Book The Administrative State

Download or read book The Administrative State written by Dwight Waldo and published by Routledge. This book was released on 2017-09-04 with total page 384 pages. Available in PDF, EPUB and Kindle. Book excerpt: This classic text, originally published in 1948, is a study of the public administration movement from the viewpoint of political theory and the history of ideas. It seeks to review and analyze the theoretical element in administrative writings and to present the development of the public administration movement as a chapter in the history of American political thought.The objectives of The Administrative State are to assist students of administration to view their subject in historical perspective and to appraise the theoretical content of their literature. It is also hoped that this book may assist students of American culture by illuminating an important development of the first half of the twentieth century. It thus should serve political scientists whose interests lie in the field of public administration or in the study of bureaucracy as a political issue; the public administrator interested in the philosophic background of his service; and the historian who seeks an understanding of major governmental developments.This study, now with a new introduction by public policy and administration scholar Hugh Miller, is based upon the various books, articles, pamphlets, reports, and records that make up the literature of public administration, and documents the political response to the modern world that Graham Wallas named the Great Society. It will be of lasting interest to students of political science, government, and American history.

Book The International Law of State Responsibility

Download or read book The International Law of State Responsibility written by Robert Kolb and published by Edward Elgar Publishing. This book was released on 2017-04-28 with total page 417 pages. Available in PDF, EPUB and Kindle. Book excerpt: This highly readable book examines the law of State responsibility, presenting it as a fundamental aspect of public international law. Covering the key aspects of the topic, it combines a clear overview with use of specific case studies in order to provide a deeper understanding.

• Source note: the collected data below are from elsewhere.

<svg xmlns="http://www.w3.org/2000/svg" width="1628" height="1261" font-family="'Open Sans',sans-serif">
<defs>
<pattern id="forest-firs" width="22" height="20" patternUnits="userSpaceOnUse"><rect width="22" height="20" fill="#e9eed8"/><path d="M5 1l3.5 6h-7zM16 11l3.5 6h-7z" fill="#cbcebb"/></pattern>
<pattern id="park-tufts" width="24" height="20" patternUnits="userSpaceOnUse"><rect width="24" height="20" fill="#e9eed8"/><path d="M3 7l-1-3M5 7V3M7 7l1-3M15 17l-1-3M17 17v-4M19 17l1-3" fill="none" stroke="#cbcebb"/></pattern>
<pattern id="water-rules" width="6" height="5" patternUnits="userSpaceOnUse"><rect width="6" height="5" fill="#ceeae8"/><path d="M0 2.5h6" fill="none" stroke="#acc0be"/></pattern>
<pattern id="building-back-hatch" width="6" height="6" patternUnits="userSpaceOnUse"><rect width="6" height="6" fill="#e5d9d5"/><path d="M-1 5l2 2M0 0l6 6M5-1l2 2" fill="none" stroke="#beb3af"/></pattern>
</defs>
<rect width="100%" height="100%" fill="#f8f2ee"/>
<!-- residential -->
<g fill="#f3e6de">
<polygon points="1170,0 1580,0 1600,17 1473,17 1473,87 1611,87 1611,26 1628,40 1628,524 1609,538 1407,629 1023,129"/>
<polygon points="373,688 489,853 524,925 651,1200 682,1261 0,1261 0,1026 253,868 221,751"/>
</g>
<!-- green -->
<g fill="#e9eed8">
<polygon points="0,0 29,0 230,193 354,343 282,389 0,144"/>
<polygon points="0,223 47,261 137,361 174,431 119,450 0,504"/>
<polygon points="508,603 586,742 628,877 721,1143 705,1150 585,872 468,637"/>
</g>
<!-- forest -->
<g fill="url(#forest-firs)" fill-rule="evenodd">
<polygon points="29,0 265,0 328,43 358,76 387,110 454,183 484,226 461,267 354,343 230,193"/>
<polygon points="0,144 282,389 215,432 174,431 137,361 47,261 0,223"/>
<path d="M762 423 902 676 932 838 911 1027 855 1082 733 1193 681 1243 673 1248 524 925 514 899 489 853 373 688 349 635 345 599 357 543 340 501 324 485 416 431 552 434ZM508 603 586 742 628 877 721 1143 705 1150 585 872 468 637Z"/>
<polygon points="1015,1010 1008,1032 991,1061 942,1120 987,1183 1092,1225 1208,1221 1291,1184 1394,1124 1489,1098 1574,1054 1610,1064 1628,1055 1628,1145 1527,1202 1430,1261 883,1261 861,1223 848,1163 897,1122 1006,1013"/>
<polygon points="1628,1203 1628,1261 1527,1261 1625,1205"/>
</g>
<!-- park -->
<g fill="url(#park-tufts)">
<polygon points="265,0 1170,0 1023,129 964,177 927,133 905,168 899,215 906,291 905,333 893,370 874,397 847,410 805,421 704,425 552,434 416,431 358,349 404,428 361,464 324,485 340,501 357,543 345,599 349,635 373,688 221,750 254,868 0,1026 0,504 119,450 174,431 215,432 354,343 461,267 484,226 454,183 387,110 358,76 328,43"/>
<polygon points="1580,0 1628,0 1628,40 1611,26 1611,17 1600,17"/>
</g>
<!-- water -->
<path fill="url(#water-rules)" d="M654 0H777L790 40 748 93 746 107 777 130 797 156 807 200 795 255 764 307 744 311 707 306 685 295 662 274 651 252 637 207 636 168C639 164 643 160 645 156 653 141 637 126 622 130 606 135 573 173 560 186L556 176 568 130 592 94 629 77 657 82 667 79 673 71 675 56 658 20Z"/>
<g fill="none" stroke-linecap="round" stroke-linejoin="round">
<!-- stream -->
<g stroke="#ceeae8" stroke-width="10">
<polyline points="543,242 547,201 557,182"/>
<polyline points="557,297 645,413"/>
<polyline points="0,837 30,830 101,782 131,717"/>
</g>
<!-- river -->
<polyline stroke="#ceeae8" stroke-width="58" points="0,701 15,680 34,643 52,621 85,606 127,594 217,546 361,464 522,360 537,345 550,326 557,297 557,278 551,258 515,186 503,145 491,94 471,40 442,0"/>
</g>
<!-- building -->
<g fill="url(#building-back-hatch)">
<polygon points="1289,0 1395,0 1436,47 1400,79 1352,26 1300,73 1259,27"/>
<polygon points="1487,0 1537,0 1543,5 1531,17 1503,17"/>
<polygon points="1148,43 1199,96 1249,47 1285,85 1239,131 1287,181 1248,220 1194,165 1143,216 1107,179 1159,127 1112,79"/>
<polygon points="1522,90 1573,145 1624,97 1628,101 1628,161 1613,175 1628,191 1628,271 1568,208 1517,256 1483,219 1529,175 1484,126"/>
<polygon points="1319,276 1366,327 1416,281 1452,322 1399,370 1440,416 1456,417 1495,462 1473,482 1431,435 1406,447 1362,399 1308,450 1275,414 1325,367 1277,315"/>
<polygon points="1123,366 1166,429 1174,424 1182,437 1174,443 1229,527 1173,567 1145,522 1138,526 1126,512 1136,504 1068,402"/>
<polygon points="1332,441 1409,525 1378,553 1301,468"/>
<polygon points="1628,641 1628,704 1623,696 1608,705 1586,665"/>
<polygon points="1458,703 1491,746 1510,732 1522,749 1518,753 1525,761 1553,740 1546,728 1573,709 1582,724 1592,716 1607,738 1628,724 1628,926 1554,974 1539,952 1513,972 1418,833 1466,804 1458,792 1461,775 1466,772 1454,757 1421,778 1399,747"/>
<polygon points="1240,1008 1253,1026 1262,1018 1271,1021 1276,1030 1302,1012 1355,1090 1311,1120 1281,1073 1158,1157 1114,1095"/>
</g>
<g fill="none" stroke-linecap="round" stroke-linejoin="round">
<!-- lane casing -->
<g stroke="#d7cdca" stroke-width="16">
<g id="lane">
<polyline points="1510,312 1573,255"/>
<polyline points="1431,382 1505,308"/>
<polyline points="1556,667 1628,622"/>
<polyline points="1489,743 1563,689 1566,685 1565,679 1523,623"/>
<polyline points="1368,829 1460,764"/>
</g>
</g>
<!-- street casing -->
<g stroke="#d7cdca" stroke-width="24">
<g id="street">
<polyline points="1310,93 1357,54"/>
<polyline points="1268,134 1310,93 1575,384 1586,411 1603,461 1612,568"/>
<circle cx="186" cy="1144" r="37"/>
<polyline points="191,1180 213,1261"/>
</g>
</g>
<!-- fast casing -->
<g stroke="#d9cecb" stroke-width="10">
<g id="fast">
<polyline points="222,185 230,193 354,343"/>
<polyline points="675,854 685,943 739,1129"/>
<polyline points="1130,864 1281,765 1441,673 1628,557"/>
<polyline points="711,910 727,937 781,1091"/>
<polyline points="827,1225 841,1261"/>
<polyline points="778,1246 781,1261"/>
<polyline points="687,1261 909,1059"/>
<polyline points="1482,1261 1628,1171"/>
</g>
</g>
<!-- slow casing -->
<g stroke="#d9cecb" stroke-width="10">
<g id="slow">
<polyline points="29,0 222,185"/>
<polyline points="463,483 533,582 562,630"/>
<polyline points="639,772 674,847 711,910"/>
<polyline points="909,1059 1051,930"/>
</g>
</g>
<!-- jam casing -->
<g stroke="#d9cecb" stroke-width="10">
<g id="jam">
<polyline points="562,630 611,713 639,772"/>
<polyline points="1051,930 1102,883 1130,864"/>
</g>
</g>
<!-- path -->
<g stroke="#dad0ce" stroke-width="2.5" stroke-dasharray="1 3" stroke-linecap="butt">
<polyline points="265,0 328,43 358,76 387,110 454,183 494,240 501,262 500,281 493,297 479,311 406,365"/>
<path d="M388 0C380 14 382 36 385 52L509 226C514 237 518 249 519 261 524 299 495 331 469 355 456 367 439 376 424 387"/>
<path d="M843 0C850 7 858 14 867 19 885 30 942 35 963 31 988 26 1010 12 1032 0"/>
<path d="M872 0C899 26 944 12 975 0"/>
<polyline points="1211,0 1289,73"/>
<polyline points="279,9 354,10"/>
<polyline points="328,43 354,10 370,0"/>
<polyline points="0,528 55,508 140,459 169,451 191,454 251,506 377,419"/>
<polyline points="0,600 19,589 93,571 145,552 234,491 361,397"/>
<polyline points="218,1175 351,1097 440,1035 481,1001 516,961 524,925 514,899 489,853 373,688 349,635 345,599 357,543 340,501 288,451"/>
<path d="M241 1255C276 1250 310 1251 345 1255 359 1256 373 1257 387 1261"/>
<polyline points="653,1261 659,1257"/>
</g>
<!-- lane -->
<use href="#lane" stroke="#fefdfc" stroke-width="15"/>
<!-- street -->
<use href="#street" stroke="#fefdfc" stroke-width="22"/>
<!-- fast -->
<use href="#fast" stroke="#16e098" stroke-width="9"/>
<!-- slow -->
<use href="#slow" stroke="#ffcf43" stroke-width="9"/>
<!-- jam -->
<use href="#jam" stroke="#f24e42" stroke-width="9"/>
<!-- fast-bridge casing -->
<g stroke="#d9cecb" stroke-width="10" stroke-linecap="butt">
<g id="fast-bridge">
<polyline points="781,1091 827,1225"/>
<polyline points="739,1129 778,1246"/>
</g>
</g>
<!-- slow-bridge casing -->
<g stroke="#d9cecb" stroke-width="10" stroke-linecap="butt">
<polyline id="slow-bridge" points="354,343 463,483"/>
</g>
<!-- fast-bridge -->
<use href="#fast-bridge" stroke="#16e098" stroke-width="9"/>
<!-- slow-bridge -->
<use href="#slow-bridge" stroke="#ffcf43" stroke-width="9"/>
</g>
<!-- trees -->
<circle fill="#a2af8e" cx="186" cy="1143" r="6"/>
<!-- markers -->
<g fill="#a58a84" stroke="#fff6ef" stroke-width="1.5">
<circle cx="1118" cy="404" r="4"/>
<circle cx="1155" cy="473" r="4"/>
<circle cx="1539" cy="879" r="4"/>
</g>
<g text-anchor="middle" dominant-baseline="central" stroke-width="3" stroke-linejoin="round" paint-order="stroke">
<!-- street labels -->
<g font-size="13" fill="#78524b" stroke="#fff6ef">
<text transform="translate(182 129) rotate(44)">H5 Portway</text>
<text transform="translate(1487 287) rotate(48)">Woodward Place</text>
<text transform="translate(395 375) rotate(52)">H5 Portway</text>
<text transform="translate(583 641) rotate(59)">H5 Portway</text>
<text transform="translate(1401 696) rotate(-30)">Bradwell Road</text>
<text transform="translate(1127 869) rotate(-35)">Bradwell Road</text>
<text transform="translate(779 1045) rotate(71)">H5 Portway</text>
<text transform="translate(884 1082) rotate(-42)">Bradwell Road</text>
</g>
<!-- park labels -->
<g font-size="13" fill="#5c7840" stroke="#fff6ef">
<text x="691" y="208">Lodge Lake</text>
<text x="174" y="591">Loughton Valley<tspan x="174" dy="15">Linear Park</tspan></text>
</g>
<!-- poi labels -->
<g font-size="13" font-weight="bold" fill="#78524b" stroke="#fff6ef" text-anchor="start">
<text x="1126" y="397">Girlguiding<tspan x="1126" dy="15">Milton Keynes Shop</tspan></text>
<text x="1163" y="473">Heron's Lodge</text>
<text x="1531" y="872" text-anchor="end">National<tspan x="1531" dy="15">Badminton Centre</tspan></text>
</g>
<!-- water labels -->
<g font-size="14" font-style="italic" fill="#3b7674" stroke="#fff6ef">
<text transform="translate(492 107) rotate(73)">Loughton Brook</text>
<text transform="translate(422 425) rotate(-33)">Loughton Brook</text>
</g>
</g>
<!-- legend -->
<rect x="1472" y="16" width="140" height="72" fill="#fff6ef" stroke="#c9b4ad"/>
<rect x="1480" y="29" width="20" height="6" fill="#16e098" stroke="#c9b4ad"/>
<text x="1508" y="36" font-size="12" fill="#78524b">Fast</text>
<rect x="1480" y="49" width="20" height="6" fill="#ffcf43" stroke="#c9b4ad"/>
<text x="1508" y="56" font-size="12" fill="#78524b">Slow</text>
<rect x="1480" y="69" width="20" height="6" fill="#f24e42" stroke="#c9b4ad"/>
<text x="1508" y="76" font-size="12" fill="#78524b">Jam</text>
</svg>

Book Model Rules of Professional Conduct

    Book Details:
  • Author : American Bar Association. House of Delegates
  • Publisher : American Bar Association
  • Release : 2007
  • ISBN : 9781590318737
  • Pages : 216 pages

Download or read book Model Rules of Professional Conduct written by American Bar Association. House of Delegates and published by American Bar Association. This book was released on 2007 with total page 216 pages. Available in PDF, EPUB and Kindle. Book excerpt: The Model Rules of Professional Conduct provides an up-to-date resource for information on legal ethics. Federal, state and local courts in all jurisdictions look to the Rules for guidance in solving lawyer malpractice cases, disciplinary actions, disqualification issues, sanctions questions and much more. In this volume, black-letter Rules of Professional Conduct are followed by numbered Comments that explain each Rule's purpose and provide suggestions for its practical application. The Rules will help you identify proper conduct in a variety of given situations, review those instances where discretionary action is possible, and define the nature of the relationship between you and your clients, colleagues and the courts.